US copper futures were soft in early trade on Thursday, as prices extended a pull-back from two-month highs reached on Wednesday and recessionary fears soured this week's bullish sentiment, brokers said.
"It looked like some new-year buying took us up. The funds were coming in and going into the commodities, but that buying sort of dried up here, and now the market is reacting to the expectations of a weaker economy, or a potential recession," said Frank Lesh, broker and futures analyst with Future Path Trading in Chicago.
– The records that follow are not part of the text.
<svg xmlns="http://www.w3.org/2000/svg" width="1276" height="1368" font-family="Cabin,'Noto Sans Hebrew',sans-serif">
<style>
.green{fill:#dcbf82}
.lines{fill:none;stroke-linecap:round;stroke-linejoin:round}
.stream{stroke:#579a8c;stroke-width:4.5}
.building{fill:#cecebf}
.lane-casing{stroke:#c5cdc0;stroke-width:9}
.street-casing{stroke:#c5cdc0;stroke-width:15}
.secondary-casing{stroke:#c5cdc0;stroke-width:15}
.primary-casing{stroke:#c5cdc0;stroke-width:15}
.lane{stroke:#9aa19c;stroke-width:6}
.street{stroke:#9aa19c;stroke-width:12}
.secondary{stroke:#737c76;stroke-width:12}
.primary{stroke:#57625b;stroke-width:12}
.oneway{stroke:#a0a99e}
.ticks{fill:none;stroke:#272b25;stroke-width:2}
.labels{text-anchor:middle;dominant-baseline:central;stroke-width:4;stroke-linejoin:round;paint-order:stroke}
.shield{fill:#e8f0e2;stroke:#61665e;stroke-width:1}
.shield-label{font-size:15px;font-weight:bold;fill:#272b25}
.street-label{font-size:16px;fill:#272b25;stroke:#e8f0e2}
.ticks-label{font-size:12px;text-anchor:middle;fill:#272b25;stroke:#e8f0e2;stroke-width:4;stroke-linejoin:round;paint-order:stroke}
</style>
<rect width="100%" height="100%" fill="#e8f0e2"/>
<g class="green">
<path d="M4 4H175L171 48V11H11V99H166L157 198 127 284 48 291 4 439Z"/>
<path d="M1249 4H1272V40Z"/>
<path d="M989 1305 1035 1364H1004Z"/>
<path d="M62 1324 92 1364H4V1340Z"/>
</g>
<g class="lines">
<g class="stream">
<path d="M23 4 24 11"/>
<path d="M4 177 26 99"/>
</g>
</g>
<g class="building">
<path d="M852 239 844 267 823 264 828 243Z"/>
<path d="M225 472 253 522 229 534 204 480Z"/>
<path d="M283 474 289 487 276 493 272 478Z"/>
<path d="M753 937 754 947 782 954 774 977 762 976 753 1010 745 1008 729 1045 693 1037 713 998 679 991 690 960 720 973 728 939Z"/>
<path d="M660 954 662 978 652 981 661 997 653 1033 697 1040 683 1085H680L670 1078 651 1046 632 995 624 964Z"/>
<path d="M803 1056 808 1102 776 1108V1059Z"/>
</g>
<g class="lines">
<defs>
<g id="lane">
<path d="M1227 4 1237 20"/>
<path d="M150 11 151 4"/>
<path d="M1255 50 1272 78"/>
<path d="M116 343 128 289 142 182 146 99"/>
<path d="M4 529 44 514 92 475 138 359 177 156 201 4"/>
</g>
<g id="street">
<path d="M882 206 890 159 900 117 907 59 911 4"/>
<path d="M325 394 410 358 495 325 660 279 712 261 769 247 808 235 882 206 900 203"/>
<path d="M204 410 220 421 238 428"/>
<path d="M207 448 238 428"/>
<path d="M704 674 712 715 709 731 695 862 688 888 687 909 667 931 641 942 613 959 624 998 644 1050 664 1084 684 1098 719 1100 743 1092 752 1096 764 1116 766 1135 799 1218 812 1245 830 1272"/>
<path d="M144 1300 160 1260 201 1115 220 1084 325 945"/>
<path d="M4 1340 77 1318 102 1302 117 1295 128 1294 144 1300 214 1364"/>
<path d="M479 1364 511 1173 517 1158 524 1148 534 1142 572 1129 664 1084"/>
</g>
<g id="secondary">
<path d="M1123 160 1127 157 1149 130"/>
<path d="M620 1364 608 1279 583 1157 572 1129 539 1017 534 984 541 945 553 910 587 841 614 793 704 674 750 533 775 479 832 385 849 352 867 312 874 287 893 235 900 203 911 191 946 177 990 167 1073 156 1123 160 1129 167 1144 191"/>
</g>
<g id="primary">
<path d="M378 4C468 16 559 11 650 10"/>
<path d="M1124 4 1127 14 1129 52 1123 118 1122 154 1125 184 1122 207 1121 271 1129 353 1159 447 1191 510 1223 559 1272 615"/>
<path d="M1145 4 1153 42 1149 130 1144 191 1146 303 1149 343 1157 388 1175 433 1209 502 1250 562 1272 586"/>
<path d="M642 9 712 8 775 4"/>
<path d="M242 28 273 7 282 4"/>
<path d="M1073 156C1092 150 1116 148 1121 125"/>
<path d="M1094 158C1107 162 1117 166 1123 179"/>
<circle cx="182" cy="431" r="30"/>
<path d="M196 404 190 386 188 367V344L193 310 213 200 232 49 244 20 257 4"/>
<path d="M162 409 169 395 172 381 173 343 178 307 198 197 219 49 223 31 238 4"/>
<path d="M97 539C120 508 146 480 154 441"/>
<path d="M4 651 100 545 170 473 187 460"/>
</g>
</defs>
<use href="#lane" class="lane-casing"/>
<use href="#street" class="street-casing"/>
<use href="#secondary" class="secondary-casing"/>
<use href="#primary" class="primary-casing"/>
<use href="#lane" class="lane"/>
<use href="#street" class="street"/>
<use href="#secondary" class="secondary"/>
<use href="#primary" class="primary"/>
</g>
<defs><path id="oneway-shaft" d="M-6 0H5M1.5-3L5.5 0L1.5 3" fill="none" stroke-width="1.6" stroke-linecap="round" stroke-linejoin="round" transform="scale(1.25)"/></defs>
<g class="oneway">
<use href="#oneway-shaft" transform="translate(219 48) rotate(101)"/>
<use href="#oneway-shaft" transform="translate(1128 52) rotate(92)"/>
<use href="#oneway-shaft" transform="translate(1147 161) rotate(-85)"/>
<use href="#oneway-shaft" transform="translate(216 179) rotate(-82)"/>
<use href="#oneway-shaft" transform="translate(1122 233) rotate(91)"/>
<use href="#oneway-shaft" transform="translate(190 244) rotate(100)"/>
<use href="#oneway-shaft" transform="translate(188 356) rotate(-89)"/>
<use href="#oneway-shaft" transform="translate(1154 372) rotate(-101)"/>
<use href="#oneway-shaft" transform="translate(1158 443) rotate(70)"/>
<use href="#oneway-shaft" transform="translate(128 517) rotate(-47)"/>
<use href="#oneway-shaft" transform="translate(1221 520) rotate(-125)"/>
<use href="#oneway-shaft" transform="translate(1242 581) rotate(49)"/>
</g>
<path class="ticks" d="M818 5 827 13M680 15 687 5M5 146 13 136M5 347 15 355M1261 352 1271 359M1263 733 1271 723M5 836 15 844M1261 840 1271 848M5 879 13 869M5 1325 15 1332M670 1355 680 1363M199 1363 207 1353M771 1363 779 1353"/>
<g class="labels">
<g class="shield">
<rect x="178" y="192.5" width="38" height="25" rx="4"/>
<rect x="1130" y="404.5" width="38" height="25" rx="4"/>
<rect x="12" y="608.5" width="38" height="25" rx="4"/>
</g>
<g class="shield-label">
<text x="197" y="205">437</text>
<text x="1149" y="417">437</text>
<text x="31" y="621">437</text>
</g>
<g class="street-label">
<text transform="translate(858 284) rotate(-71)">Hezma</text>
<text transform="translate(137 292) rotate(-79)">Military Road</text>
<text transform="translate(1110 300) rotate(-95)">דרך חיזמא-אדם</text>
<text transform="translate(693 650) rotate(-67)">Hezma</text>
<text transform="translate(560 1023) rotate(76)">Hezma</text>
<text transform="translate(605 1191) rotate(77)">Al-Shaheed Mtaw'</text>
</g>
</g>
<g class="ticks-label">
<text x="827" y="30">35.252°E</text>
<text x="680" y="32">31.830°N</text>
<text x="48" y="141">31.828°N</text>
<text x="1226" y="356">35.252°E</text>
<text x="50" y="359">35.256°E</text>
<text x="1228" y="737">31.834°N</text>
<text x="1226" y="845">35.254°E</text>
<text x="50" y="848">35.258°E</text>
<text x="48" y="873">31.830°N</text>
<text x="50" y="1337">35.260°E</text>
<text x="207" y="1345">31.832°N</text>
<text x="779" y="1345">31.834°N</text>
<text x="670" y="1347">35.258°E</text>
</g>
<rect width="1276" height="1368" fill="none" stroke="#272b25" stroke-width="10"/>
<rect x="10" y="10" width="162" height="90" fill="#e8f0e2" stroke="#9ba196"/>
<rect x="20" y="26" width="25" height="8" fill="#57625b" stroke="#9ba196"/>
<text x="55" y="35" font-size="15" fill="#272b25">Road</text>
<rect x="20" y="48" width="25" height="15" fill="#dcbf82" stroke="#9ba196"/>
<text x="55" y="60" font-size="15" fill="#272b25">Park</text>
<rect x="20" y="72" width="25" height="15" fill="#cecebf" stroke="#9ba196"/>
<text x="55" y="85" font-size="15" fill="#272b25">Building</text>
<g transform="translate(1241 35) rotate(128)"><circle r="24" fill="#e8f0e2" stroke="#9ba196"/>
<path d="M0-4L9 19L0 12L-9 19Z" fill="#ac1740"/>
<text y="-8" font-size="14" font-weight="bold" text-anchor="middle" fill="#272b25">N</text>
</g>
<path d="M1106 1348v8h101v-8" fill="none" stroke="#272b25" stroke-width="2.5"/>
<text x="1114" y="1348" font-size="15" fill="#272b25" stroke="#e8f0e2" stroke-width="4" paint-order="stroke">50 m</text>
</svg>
Copper for March delivery was trading down 2.60 cents to $3.2575 a lb by 10:38 am EST (1538 GMT) on the New York Mercantile Exchange's Comex division, moving in an early-session range between $3.2150 and $3.3065.
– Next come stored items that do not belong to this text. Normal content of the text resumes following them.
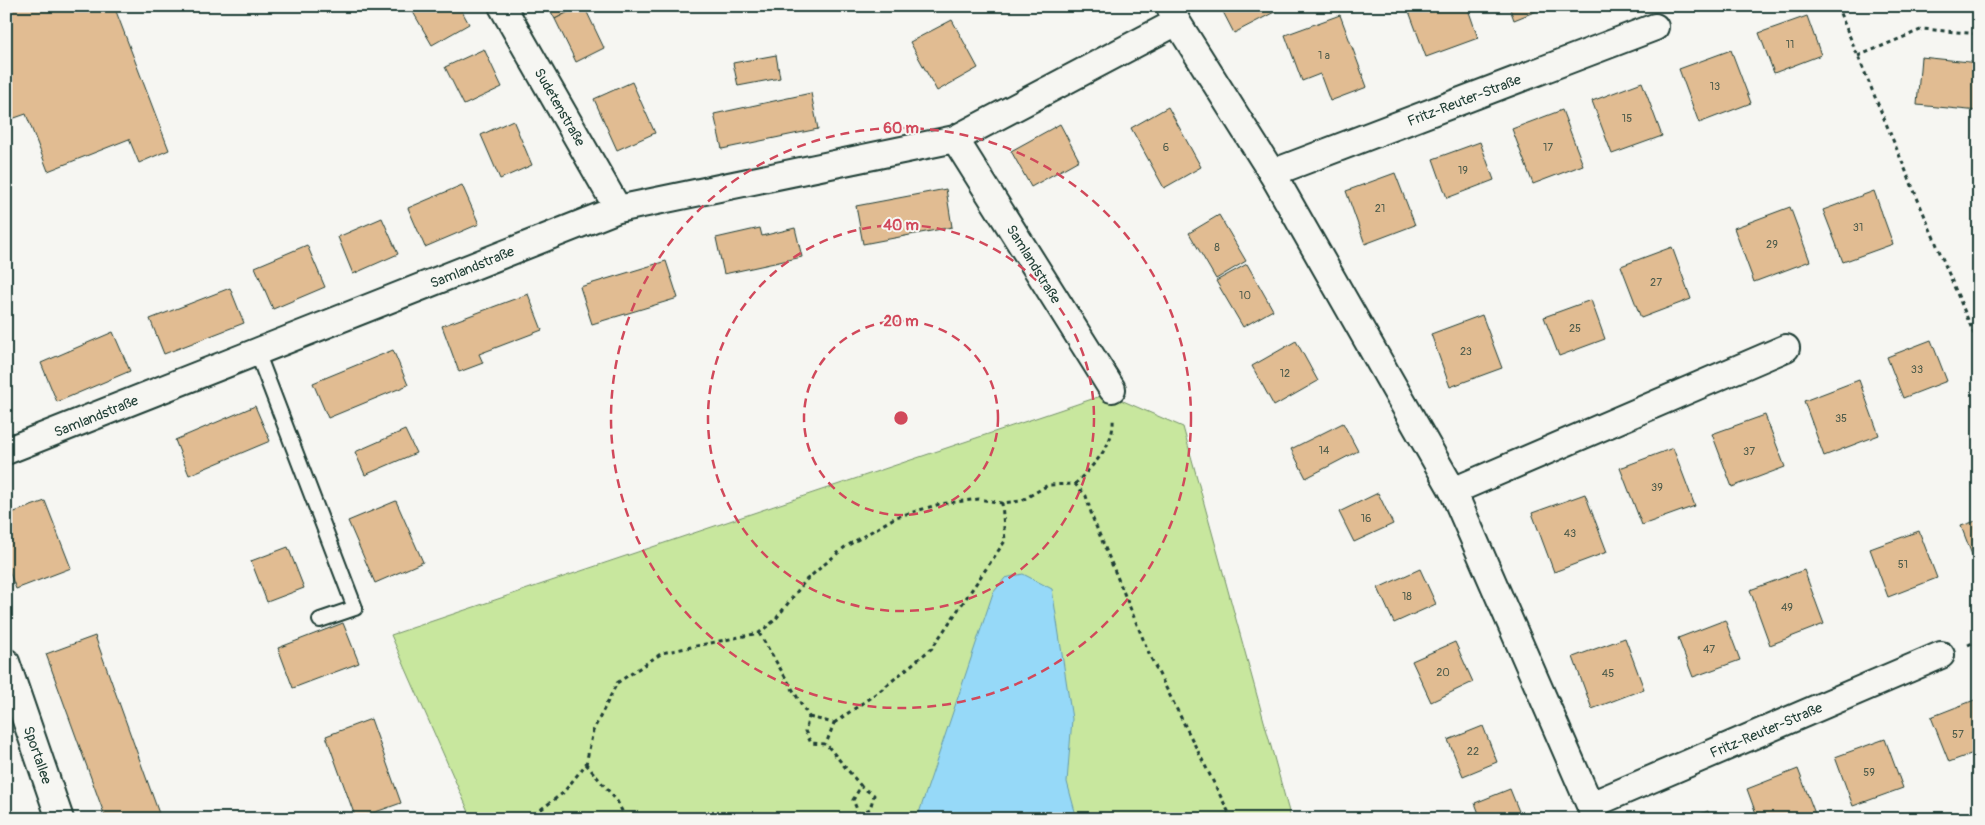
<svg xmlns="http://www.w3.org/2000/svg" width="1985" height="825" viewBox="0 0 1985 825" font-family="Pangolin,sans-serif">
	<rect width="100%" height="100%" fill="#f6f6f2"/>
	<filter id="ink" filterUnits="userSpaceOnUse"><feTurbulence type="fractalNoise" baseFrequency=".02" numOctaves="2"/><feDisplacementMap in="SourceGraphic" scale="10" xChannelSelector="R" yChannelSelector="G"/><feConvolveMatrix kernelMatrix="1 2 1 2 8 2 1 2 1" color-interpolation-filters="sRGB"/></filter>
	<g filter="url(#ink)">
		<!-- green -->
		<polygon fill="#c8e79e" stroke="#749269" points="1107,394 1183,427 1291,819 472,819 391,635"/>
		<!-- water -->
		<polygon fill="#96d9f8" stroke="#669baa" points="1023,574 1052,589 1072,719 1067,782 1077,819 917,819 993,593 1005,578"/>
		<!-- building -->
		<g fill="#e1bc92" stroke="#1f3d34">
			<polygon points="6,6 114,6 169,150 139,163 129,139 48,171 26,114 6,121"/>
			<polygon points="424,6 459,6 469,24 432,45 413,12"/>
			<polygon points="548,6 580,6 555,19"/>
			<polygon points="580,6 584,6 604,48 576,62 555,19"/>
			<polygon points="1220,6 1284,6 1284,7 1234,33"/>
			<polygon points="1407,6 1467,6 1478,38 1426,57"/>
			<polygon points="1509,6 1549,6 1514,20"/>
			<polygon points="1340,15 1367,87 1330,101 1320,74 1302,81 1285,35"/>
			<polygon points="1807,16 1821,55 1774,73 1759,33"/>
			<polygon points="952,20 978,68 937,91 910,42"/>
			<polygon points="484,49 502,87 464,105 445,67"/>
			<polygon points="1731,50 1751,103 1699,123 1679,69"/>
			<polygon points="776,55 780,78 738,86 733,63"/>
			<polygon points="1921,57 1979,63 1979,111 1917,105"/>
			<polygon points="632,82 655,133 617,150 594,99"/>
			<polygon points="1642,82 1662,136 1612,154 1592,101"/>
			<polygon points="811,93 818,129 722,149 714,114"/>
			<polygon points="1168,107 1201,167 1164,188 1131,128"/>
			<polygon points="1562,110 1583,165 1533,184 1512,129"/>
			<polygon points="513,120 532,165 500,179 481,135"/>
			<polygon points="1060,124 1079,160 1031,187 1011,151"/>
			<polygon points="1480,142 1494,180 1447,198 1433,159"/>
			<polygon points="1395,173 1415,225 1365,244 1346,191"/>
			<polygon points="462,185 479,224 425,247 408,208"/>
			<polygon points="946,189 952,227 863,244 856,206"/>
			<polygon points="1874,191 1893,244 1843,262 1823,210"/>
			<polygon points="1790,207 1810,261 1754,282 1734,228"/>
			<polygon points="1219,215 1246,261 1216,279 1189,233"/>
			<polygon points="382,218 398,254 353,274 338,237"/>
			<polygon points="760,228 762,236 795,228 802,257 724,274 716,238"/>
			<polygon points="307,245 325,287 273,309 255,267"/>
			<polygon points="1672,247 1691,299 1641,318 1621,266"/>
			<polygon points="666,261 678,298 592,324 580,287"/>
			<polygon points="1247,264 1273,310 1243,327 1216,281"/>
			<polygon points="230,288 244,323 164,354 150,319"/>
			<polygon points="528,294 542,330 479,354 483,363 459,372 442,326"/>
			<polygon points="1591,300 1605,339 1559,356 1544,317"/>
			<polygon points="1482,315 1502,368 1450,387 1431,334"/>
			<polygon points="113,332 130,371 57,402 41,363"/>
			<polygon points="1931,340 1947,381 1903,398 1887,357"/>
			<polygon points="1296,341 1318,381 1274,406 1252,366"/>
			<polygon points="393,350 408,385 328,418 313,383"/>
			<polygon points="1859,380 1879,435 1824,456 1804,401"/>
			<polygon points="6,405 12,419 6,421"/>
			<polygon points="255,406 270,441 189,475 175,440"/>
			<polygon points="1765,415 1785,467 1732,487 1712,434"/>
			<polygon points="1343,423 1358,451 1306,478 1291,449"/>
			<polygon points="405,430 416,453 365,475 355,452"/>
			<polygon points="1673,448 1695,506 1642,525 1620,468"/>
			<polygon points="1378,493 1393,524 1354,542 1339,512"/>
			<polygon points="1585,494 1607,552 1554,572 1532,513"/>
			<polygon points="45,501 71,568 16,589 6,563 6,515"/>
			<polygon points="396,501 423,562 375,583 348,521"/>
			<polygon points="1979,520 1979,573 1961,526"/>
			<polygon points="1919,531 1937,578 1888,597 1870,549"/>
			<polygon points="288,547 304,588 267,602 251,561"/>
			<polygon points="1420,569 1436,604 1394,623 1378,588"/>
			<polygon points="1804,570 1824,624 1770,645 1750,590"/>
			<polygon points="1725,620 1740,660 1693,677 1678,638"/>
			<polygon points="343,623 359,663 293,688 278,648"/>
			<polygon points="95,636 161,819 106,819 46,654"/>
			<polygon points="1625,638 1644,689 1592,709 1573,657"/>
			<polygon points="1455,642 1473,682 1431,702 1412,661"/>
			<polygon points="1977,699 1979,704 1979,751 1949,762 1931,717"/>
			<polygon points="371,719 401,803 356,819 326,736"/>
			<polygon points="1483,726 1497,762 1463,776 1448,740"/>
			<polygon points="1885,739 1903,788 1853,806 1835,757"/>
			<polygon points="1798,769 1817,819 1758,819 1747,789"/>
			<polygon points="1510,789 1522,819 1481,819 1475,803"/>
			<polygon points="1708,811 1711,819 1688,819"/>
		</g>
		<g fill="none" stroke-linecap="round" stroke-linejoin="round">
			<!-- service casing -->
			<g stroke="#1f3d34" stroke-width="18">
				<polyline id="service" points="257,352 355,608 320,620"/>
			</g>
			<!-- minor casing -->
			<g stroke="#1f3d34" stroke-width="30">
				<g id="minor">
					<polyline points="502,6 618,209"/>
					<polyline points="1170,7 1177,22 1272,173 1453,491 1596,819"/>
					<polyline points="955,139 1112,389"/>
					<polyline points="1272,173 1655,27"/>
					<polyline points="6,451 618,209 955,139 1177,22"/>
					<polyline points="1453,491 1786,348"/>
					<polyline points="6,662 60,819"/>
					<polyline points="1591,805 1941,655"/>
				</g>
			</g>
			<!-- path -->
			<g stroke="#1f3d34" stroke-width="3" stroke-dasharray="4 4" stroke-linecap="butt">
				<polyline points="1837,6 1979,346"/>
				<polyline points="1858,56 1923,29 1979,34"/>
				<path d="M1075,484C1092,466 1115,446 1113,418"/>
				<polyline points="759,633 809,717 805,731 811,743 826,744 861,786 853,800 859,814 857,819"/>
				<polyline points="1968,645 1979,640"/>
				<polyline points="809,717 834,723 826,744"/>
				<polyline points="834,723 881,690 932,648 1005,541 1002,503"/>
				<polyline points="586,764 617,801 626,819"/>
				<polyline points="859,814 870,809 874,795 861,787"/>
				<polyline points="528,819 563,793 586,764 593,731 617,683 662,653 759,633 775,620 806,580 845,547 896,517 940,504 979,499 1002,503 1021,501 1048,485 1075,484 1086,496 1093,519 1151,658 1232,819"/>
			</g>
			<!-- service -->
			<use href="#service" stroke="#f6f6f2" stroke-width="14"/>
			<!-- minor -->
			<use href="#minor" stroke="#f6f6f2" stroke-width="26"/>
		</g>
	</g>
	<!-- distance rings -->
	<g fill="none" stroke="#d1495b" stroke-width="2.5" stroke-dasharray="9 6">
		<circle cx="901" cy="418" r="97"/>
		<circle cx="901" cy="418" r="193"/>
		<circle cx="901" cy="418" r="290"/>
	</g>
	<g text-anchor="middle" stroke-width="4" stroke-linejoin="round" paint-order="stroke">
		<!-- number labels -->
		<g font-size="11" fill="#505d4c">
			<text x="1790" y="48">11</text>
			<text x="1324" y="59">1 a</text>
			<text x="1715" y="90">13</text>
			<text x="1627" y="122">15</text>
			<text x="1166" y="151">6</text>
			<text x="1548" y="151">17</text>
			<text x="1463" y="174">19</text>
			<text x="1380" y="212">21</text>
			<text x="1858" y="231">31</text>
			<text x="1772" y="248">29</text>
			<text x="1217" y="251">8</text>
			<text x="1656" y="286">27</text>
			<text x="1245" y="299">10</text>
			<text x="1575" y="332">25</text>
			<text x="1466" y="355">23</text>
			<text x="1917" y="373">33</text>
			<text x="1285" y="377">12</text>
			<text x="1841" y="422">35</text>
			<text x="1324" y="454">14</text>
			<text x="1749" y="455">37</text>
			<text x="1657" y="491">39</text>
			<text x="1366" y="522">16</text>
			<text x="1570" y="537">43</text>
			<text x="1903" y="568">51</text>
			<text x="1407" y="600">18</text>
			<text x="1787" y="611">49</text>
			<text x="1709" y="653">47</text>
			<text x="1443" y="676">20</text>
			<text x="1608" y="677">45</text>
			<text x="1958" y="738">57</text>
			<text x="1473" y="755">22</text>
			<text x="1869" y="776">59</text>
		</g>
		<!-- street labels -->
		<g font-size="14" fill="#1f3d34" stroke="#f6f6f2">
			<text transform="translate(1464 100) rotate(-21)" y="5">Fritz-Reuter-Straße</text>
			<text transform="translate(560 107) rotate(60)" y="5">Sudetenstraße</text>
			<text transform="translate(1034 264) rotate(58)" y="5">Samlandstraße</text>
			<text transform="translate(472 267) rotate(-22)" y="5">Samlandstraße</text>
			<text transform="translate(96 416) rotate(-22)" y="5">Samlandstraße</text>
			<text transform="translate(1766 730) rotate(-23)" y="5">Fritz-Reuter-Straße</text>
			<text transform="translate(38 755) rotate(71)" y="5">Sportallee</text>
		</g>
	</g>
	<circle cx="901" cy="418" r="8" fill="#d1495b" stroke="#f6f6f2" stroke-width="2.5"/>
	<g font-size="15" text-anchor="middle" font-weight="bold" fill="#d1495b" stroke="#f6f6f2" stroke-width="4" stroke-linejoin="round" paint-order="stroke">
		<text x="901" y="133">60 m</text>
		<text x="901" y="230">40 m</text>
		<text x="901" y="326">20 m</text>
	</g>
	<!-- margin -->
	<rect width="1985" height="825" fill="none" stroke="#f6f6f2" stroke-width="25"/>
	<rect x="12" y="12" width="1960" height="800" fill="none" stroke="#1f3d34" stroke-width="2" filter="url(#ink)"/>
</svg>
On Wednesday, the benchmark March contract rallied to $3.3785 a lb, its highest mark since November 7, as a rebalancing of commodity index portfolios for 2008 underscored the sharper tones in the metals complex this week.
"We expect metals to drift slightly lower for the balance of the week, but the bigger moves could come next week, when more US macro numbers are released," said Edward Meir, metals analyst with MF Global. "Moreover, the impact of January index rebalancing would have ended by then as well, perhaps removing some of the intraday volatility we were seeing this week."
On Wednesday, investment bank Goldman Sachs said it expects the US economy to drop into recession this year, sparking a wave of profit-taking losses in copper - often seen as a good gage of real economic activity.